3. Reframe politics positively.
In our interviews, we repeatedly heard from employees that they felt it would be distasteful, perhaps even morally repugnant, to engage in office politics. This assumption — that politics are, at best, a necessary evil — can be deeply ingrained, especially among people who are used to being left on the outside. But it is also an assumption that can be challenged: Our prior research found that people’s views on politics can change significantly as a result of their professional experience. As such, leaders should explicitly push back against the view that politics can only be used for self-gain, and instead reframe it as a tool that can help everyone build connections, access opportunities, and get things done.
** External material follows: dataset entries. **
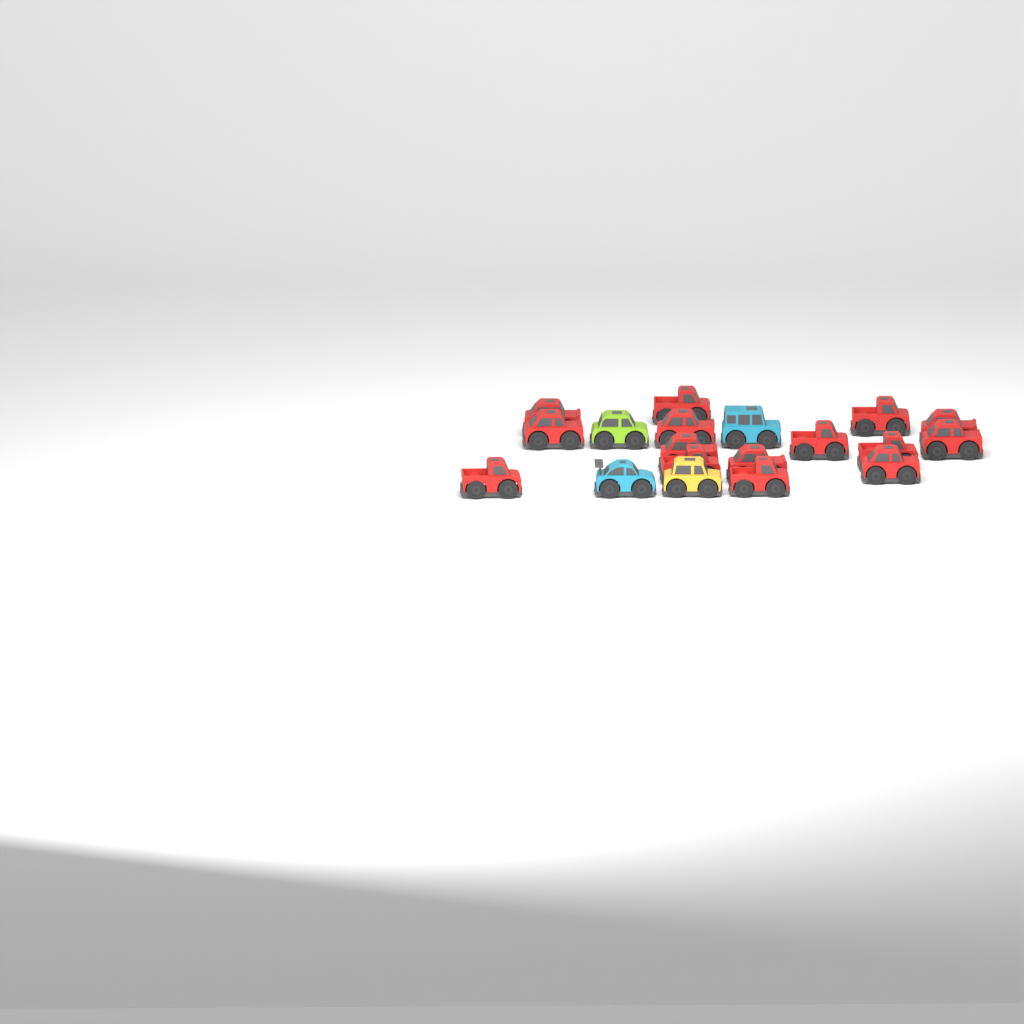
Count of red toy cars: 15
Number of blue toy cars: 2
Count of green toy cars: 1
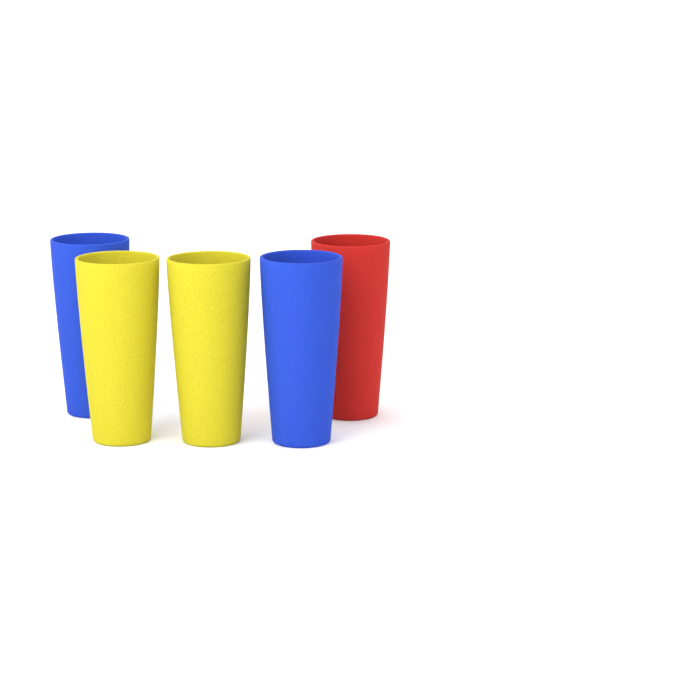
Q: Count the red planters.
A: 1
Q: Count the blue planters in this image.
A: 2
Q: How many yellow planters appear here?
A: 2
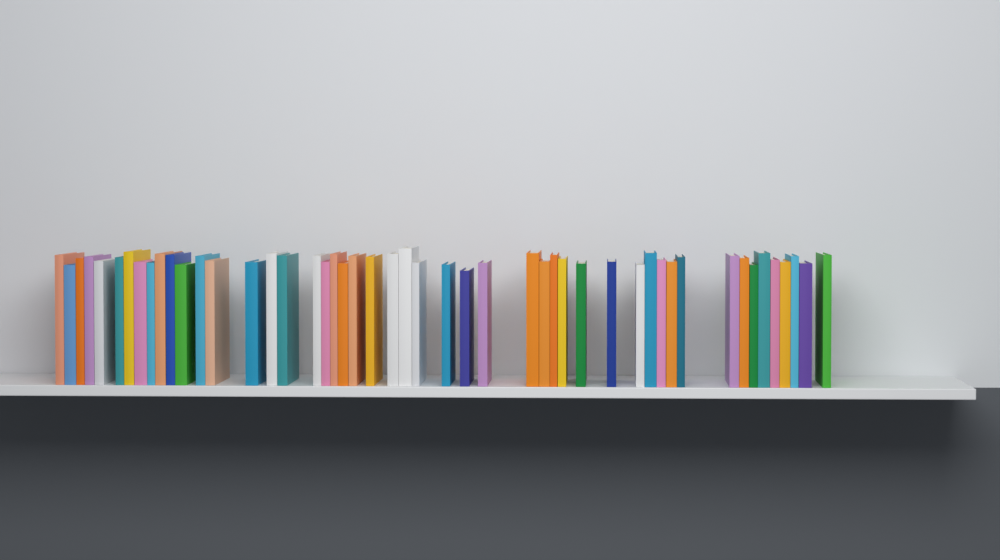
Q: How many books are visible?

This means finding ways to highlight the value of political behaviors such as negotiation, influencing, and relationship-building at every level of the organization, as well as including political skills alongside other core competencies that are prioritized in professional development programs.
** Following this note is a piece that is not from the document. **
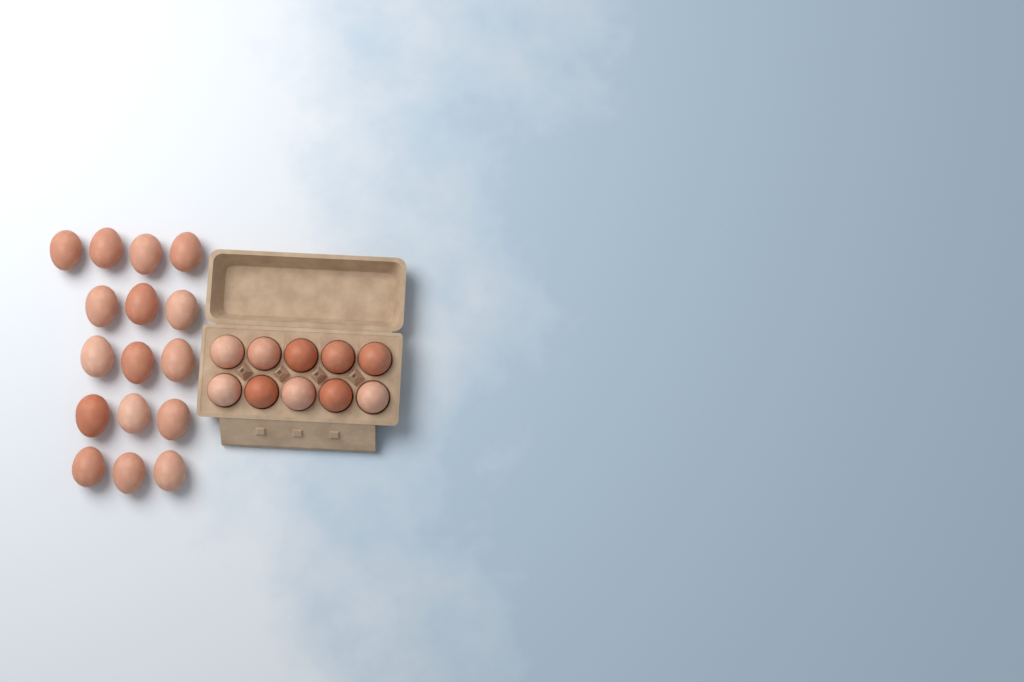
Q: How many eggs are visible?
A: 26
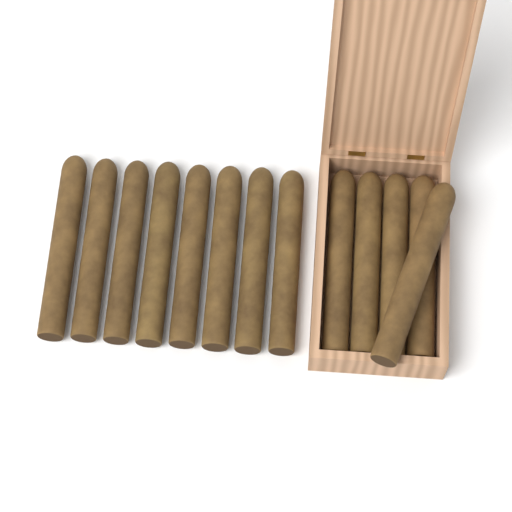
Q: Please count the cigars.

4. Leverage politics to drive inclusion.
All too often, politics are seen as a system that’s designed to keep power with those who have it, and exclude those who don’t. But what if we instead used politics to disrupt entrenched inequalities? There’s no denying that managers play a key role in gatekeeping the political arena, but that also means they’re in the perfect position to encourage fairness rather than favoritism. Organizations should train managers and senior leaders to share their political know-how and leverage their political power across racial and gender lines. For instance, well-respected sponsors can be encouraged to get involved in leadership development programs specifically designed to support women and ethnic minority employees. This both improves employees’ access to senior leaders’ networks, and helps the sponsors better understand the barriers different employees face. They can then use these insights (alongside their political savvy) to advocate for their proteges and come up with more-effective strategies to address obstacles facing employees across the organization.
5. Share success stories.
It’s easy to look past the details of the journey once someone has made it to the top. To normalize politics as a typical component of a professional success story, organizations should formally and informally encourage employees who have “made it” to share their stories — and emphasize examples of times when they benefited from a helping hand, or leveraged inside information and relationships to get ahead or be more effective in their roles. Publicly sharing these experiences helps employees at any level envision a path forward for themselves in which politics plays a positive role.
Office politics has long served as a mechanism for exclusion — but it doesn’t have to. While the negative impact of toxic politics on ethnic minorities and women in the workplace is well known, our research shows that it is possible to build inclusive political cultures, in which politics are instead leveraged for common good. With a thoughtful, inclusive approach, organizations can help all their employees engage and reap the benefits of office politics.